List high-level features of backend, such as general operator and hardware support.
What hardware and software is required to run the backend on a specific device? For example, does it require specific iOS or Android OS versions? If it's an NPU, what hardware models are supported?
What software and hardware is needed to create a .PTE file targeting this backend? Are there any additional dependencies that need to be installed that are not included with the ExecuTorch pip package? How does the user install them?
This section describes the steps users need to take in order to generate a .PTE targeting this backend. Include a full code sample for exporting and lowering a model to this backend. Make sure relevant imports for the backend partitioner are included.
What options, if any, does the partitioner take? Are there any other export-time configurations that can be applied? Document each option.
What quantization schemes does this backend support?

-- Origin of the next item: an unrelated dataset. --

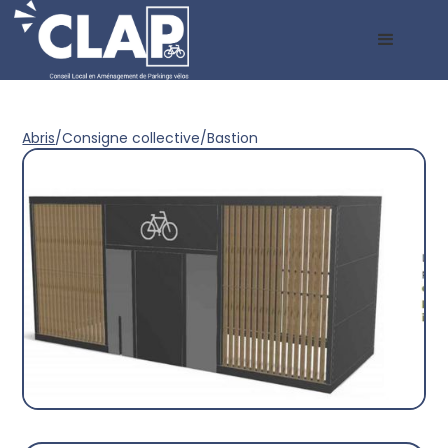
Abris
/
Consigne collective
/
Bastion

Consider including the following, as appropriate.
- What operators are supported?
- Number of bits?
- Static vs dynamic activations?
- Weight only vs activations + weights?
- Symmetric vs asymmetric weights?
- Per-tensor, per-chanel, group/blockwise?
Include a code snippet demonstrating how to perform quantization for this backend. Document, or link to, a description of the parameters that the user can specify.
This section is intended to tell the user all of the steps they'll need to take to be able to run a .PTE file on-device that is targeting the given backend.
- What CMake targets should they link to?
- How is this backend compiled from source?
- Is the backend bundled by default in iOS and/or Android pre-built libraries?